Git branch diverged after rebase

Solution 1:

When you rebase a branch, you have to rewrite the commits for any commit which is above the commits in the branch onto which you are rebasing. This is because one of the properties of a commit is its parent (or parents). When you rebase, you're changing the parent of the oldest local commit on your branch - and thus changing the commit hashes of all of your local commits, since this change bubbles up through the commits transitively.

Since you'd already pushed the branch, you should have merged in the source branch, rather than rebasing against it. It is possible to "force push" your new branch (using the -f flag), but a normal push won't work, because the integrity of the branches history will be disturbed.
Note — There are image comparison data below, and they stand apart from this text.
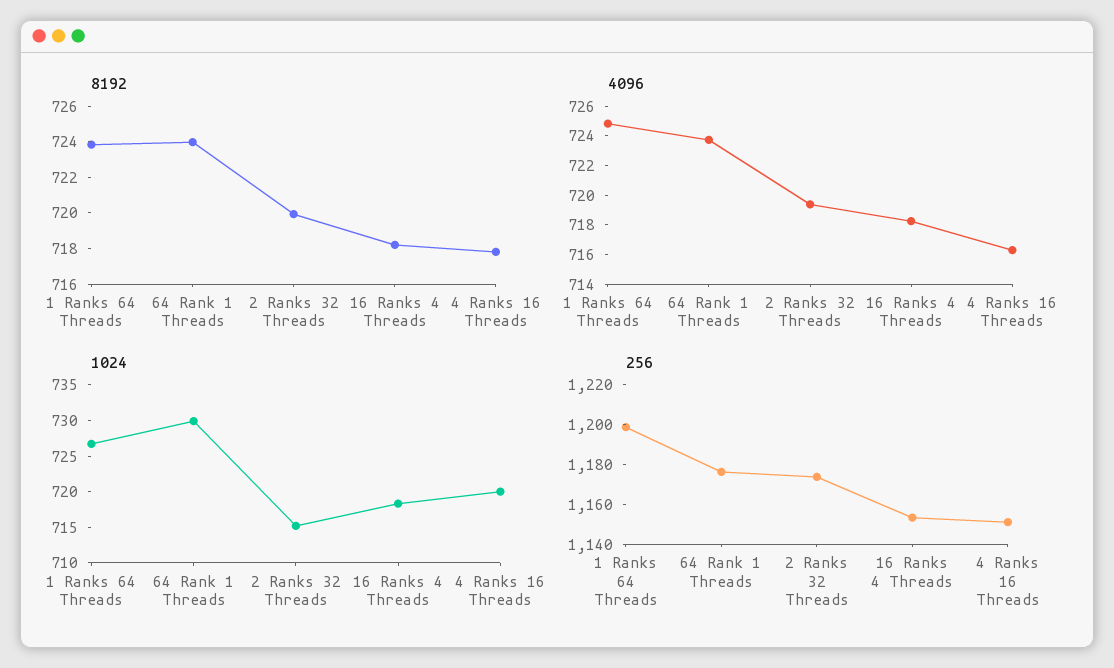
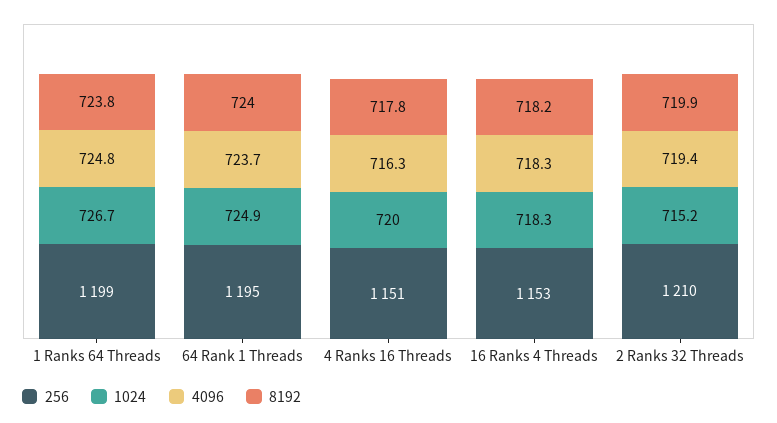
  {
    "8192": {
      "1 Ranks 64 Threads": 723.8,
      "64 Rank 1 Threads": 724,
      "2 Ranks 32 Threads": 719.9,
      "16 Ranks 4 Threads": 718.2,
      "4 Ranks 16 Threads": 717.8
    },
    "4096": {
      "1 Ranks 64 Threads": 724.8,
      "64 Rank 1 Threads": 723.7,
      "2 Ranks 32 Threads": 719.4,
      "16 Ranks 4 Threads": 718.3,
      "4 Ranks 16 Threads": 716.3
    },
    "1024": {
      "1 Ranks 64 Threads": 726.7,
-     "64 Rank 1 Threads": 730,
+     "64 Rank 1 Threads": 724.9,
      "2 Ranks 32 Threads": 715.2,
      "16 Ranks 4 Threads": 718.3,
      "4 Ranks 16 Threads": 720
    },
    "256": {
      "1 Ranks 64 Threads": 1199,
-     "64 Rank 1 Threads": 1175,
+     "64 Rank 1 Threads": 1195,
-     "2 Ranks 32 Threads": 1175,
+     "2 Ranks 32 Threads": 1210,
      "16 Ranks 4 Threads": 1153,
      "4 Ranks 16 Threads": 1151
    }
  }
If you are collaborating with others on this branch, force pushing is a bad idea, as it will cause other collaborators to become very confused when their history suddenly doesn't match.
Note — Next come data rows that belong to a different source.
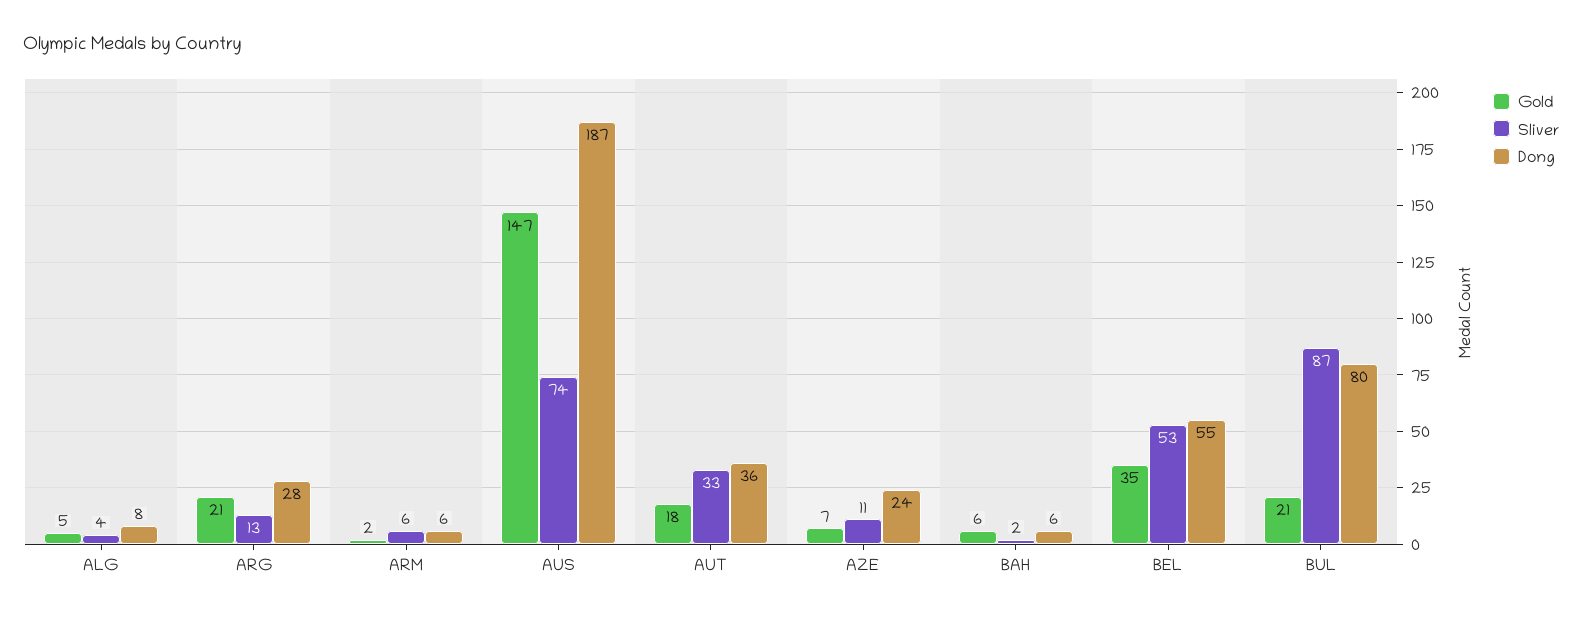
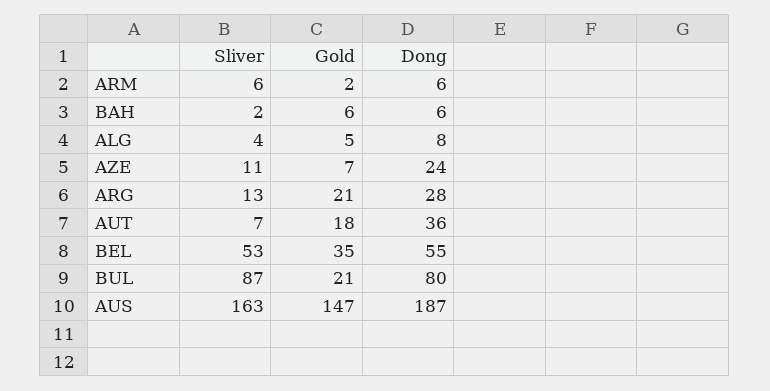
  {
    "Gold": {
      "ALG": 5,
      "ARG": 21,
      "ARM": 2,
      "AUS": 147,
      "AUT": 18,
      "AZE": 7,
      "BAH": 6,
      "BEL": 35,
      "BUL": 21
    },
    "Sliver": {
      "ALG": 4,
      "ARG": 13,
      "ARM": 6,
-     "AUS": 74,
+     "AUS": 163,
-     "AUT": 33,
+     "AUT": 7,
      "AZE": 11,
      "BAH": 2,
      "BEL": 53,
      "BUL": 87
    },
    "Dong": {
      "ALG": 8,
      "ARG": 28,
      "ARM": 6,
      "AUS": 187,
      "AUT": 36,
      "AZE": 24,
      "BAH": 6,
      "BEL": 55,
      "BUL": 80
    }
  }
TL;DR - If you're not collaborating, push the branch using push -f. If you are, reset the branch to the previous state, and merge in the source branch, instead.

Solution 2:

All your commits have changed ids, so the diversion is not truly a diverge.

To get your problem resolved you have to overwrite your remote branch:

git push -f origin experiment

http://git-scm.com/book/ch3-6.html

Explanation:

See how in this image C3 is not put as C3 after the rebase, but as C3'. This is because it is not exactly C3, but it has all of its code changes.

Rebase

On this other image you get the picture of what a rebase is seen when a remote is involved, and why there is a diversion.

diverge and git push

In any case, after you do the forced push, it will tell you that it did a (force update), you should be fine at that point.

Checkout the link at the top, and search for "git push --force". You will see a more detailed explanation.

Solution 3:

I had success with the rebase diverge for a push by doing the following:

git checkout mybranch
git pull
git push origin mybranch

The pull resolved the diverge.

BEFORE the pull

Your branch and 'origin/mybranch' have diverged,
and have 2 and 1 different commit(s) each, respectively.

PULL output

Merge made by recursive. mypath/myfile.py | 12 +++++++++++- 1 files changed, 11 insertions(+), 1 deletions(-)

AFTER pull

Your branch is ahead of 'origin/mybranch' by 3 commits.

AFTER PUSH

mybranch is 3 ahead of the branch the still has an open pull request merge message added to the commit history Merge branch mybranch of remote into mybranch

I am assuming this is probably what the force push does, and I have not verified.

As the others have said, avoid a rebase if you already have an open pull request. I am providing this example as something that worked for me.